Work required: Counting only lines below that contain the string "BIAS", give the total as a single number.

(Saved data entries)
*** Block opens ***
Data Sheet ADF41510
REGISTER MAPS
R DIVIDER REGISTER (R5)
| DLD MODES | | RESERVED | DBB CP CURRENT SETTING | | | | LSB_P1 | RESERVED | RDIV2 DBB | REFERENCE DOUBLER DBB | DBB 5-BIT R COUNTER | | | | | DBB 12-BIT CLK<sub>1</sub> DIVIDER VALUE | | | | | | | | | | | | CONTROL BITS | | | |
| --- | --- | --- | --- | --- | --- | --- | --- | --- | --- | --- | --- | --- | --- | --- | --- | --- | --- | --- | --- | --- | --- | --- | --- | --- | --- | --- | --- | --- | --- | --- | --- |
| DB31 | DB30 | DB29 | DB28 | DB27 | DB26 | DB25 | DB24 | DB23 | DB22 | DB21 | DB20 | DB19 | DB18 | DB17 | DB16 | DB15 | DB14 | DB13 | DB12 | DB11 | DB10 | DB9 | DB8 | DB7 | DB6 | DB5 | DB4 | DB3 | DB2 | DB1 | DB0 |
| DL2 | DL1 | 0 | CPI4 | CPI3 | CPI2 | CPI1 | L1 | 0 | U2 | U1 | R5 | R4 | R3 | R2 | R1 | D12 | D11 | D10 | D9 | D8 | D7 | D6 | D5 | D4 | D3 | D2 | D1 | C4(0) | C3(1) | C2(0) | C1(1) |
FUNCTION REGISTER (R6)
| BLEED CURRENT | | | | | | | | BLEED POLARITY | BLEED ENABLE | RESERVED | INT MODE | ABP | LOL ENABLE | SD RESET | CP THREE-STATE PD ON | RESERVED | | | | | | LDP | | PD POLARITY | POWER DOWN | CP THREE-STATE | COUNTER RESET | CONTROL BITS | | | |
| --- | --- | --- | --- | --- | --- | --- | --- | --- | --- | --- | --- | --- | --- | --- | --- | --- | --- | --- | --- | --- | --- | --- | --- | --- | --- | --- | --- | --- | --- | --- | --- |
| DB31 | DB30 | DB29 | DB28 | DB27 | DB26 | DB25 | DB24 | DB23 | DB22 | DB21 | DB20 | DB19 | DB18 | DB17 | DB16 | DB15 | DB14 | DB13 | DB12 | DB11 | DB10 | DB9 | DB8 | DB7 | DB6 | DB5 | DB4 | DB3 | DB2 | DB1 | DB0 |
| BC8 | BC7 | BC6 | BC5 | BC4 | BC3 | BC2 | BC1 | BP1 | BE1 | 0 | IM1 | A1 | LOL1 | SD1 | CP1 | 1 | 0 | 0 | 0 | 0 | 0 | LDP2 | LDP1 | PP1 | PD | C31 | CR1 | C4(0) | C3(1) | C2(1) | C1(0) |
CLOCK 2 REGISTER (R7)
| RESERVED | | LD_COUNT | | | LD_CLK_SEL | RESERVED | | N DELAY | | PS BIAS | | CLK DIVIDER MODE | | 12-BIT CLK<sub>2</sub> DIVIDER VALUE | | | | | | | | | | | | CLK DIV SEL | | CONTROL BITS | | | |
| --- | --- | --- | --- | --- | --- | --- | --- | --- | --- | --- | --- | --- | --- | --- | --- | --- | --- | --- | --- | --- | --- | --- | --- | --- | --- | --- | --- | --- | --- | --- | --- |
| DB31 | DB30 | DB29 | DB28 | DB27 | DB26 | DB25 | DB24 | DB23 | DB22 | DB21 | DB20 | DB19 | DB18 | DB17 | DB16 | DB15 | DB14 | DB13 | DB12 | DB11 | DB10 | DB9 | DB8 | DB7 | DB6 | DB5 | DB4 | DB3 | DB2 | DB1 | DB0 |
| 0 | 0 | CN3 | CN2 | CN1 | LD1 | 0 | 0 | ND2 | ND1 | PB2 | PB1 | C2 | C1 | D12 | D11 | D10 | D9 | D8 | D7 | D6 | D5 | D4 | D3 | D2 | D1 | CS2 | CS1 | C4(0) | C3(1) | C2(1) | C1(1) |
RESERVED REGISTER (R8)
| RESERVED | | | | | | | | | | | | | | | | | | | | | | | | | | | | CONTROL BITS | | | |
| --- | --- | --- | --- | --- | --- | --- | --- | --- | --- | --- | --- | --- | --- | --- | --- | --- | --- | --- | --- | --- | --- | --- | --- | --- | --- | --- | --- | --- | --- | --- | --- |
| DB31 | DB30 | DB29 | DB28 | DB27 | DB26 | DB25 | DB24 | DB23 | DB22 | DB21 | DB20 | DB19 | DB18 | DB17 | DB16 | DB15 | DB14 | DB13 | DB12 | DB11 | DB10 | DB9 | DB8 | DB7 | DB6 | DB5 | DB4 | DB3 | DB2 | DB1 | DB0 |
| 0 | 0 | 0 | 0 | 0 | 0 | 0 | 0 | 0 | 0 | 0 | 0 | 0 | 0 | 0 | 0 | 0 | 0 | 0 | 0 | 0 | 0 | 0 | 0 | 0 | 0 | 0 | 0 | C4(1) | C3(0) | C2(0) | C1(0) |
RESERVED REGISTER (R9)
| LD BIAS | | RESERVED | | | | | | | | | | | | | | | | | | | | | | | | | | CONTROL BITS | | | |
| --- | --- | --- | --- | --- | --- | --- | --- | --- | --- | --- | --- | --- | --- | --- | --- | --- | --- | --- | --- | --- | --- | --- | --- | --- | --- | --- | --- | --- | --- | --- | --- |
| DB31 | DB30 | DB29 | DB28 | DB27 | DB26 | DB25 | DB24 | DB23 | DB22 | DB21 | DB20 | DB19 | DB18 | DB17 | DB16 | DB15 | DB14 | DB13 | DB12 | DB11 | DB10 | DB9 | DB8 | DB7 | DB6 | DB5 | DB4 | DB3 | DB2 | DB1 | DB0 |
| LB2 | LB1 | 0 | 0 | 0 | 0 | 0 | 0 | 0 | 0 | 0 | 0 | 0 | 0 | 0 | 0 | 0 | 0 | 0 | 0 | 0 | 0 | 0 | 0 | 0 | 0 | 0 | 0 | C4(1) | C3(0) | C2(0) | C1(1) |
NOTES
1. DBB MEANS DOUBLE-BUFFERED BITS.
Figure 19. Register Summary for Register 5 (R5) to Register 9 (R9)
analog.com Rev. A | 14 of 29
*** Block closes ***
*** Block opens ***
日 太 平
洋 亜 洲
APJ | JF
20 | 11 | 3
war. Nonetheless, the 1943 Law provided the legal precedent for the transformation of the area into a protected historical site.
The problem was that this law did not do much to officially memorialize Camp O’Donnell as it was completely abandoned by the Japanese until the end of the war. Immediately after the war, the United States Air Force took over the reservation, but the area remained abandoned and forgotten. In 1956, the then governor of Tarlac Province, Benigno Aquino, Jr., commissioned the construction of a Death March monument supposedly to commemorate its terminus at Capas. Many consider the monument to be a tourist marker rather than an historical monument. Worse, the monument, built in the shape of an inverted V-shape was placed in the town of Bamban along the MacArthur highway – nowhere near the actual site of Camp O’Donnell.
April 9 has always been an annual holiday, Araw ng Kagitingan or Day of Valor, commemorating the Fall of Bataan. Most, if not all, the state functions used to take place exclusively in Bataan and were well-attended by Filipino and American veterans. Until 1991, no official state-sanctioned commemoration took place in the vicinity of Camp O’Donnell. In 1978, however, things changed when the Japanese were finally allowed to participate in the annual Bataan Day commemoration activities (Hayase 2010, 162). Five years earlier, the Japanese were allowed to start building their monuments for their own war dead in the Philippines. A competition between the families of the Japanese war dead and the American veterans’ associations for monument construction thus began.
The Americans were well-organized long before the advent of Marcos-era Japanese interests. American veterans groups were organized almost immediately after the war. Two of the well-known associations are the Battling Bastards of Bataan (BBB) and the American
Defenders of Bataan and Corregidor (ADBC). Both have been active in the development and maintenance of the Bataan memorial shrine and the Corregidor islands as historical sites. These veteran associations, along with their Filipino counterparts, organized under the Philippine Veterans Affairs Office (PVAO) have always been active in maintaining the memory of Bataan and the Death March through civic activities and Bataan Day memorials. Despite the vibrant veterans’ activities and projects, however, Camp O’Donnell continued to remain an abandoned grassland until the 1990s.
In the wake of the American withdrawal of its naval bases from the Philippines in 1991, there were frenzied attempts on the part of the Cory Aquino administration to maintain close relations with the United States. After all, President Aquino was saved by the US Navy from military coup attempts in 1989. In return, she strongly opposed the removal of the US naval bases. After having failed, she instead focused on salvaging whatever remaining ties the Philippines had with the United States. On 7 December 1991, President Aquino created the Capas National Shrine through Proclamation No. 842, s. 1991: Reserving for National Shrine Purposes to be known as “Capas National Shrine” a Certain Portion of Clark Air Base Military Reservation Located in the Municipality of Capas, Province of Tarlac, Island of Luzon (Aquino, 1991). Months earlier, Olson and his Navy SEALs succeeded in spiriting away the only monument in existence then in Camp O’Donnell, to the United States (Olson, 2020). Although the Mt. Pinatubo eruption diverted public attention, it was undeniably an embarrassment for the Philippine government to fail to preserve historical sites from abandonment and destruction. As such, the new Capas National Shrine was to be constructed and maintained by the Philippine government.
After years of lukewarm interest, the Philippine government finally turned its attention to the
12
*** Block closes ***
*** Block opens ***
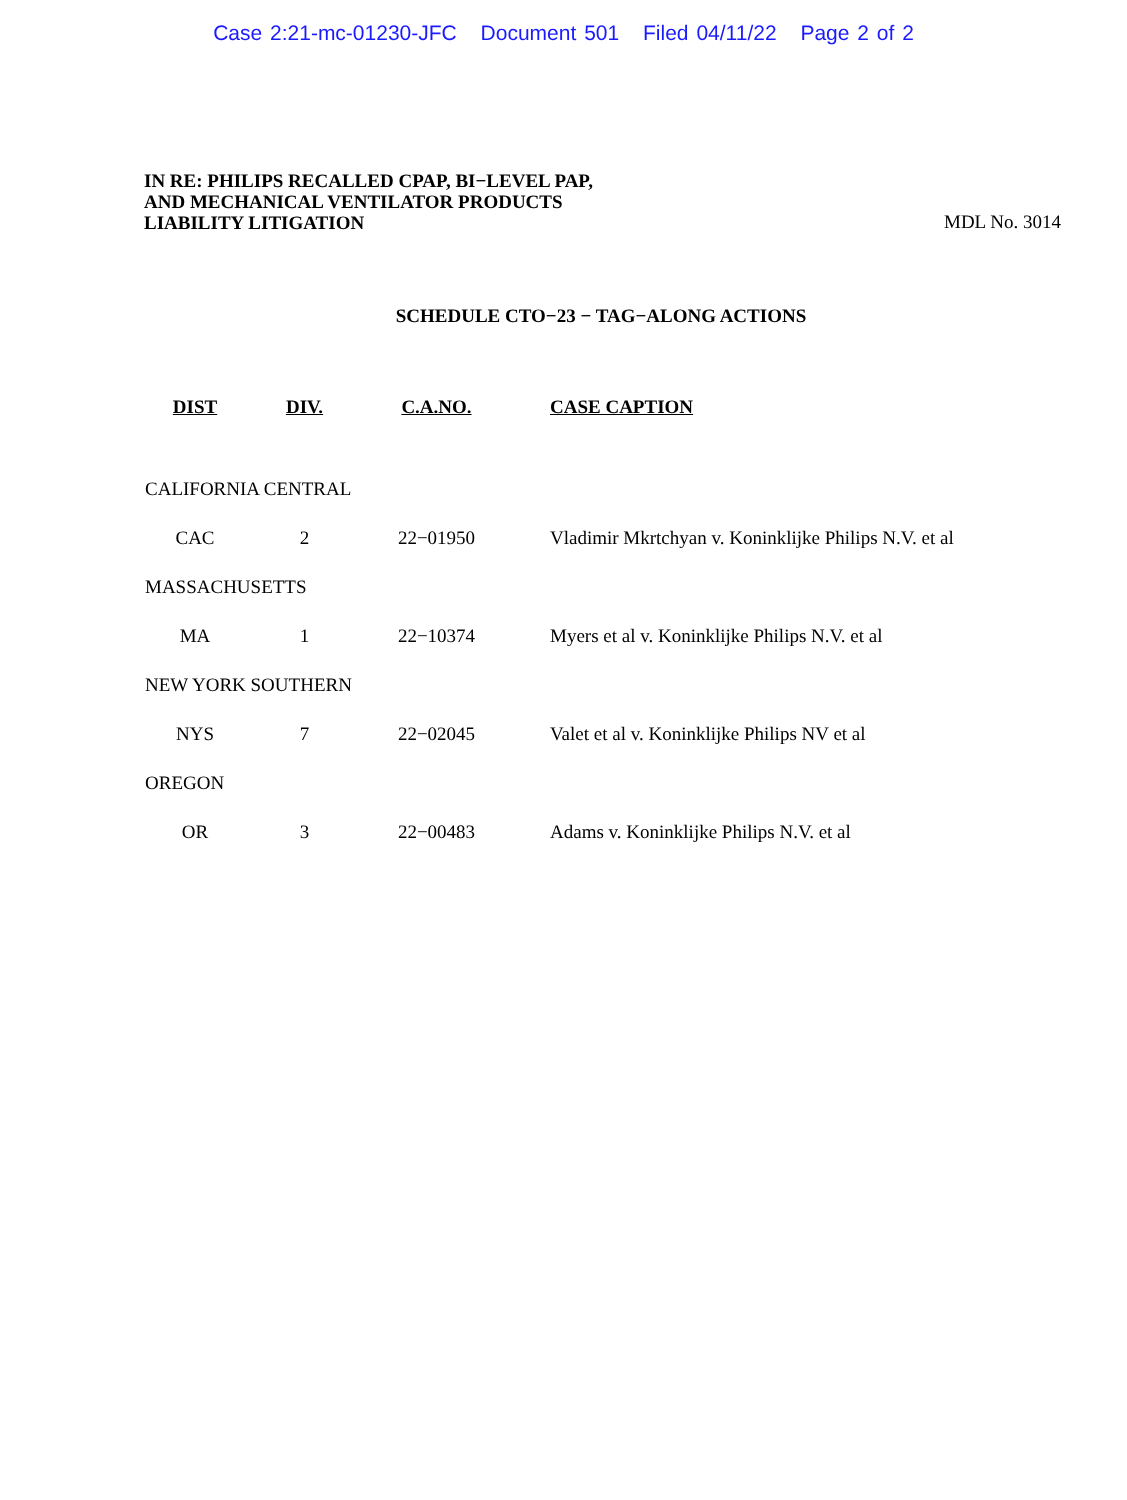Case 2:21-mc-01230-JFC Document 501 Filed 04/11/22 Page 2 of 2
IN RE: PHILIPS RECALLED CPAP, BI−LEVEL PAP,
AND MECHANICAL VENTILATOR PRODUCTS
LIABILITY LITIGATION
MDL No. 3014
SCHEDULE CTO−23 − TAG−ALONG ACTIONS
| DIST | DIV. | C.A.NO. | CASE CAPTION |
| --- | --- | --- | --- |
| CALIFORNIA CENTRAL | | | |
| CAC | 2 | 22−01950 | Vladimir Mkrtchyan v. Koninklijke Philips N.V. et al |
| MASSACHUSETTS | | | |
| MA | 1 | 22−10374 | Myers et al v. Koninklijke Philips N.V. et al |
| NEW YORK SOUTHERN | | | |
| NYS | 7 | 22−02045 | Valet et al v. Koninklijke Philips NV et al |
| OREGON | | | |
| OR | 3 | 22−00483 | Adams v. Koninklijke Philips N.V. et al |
*** Block closes ***
Exercise answer: 2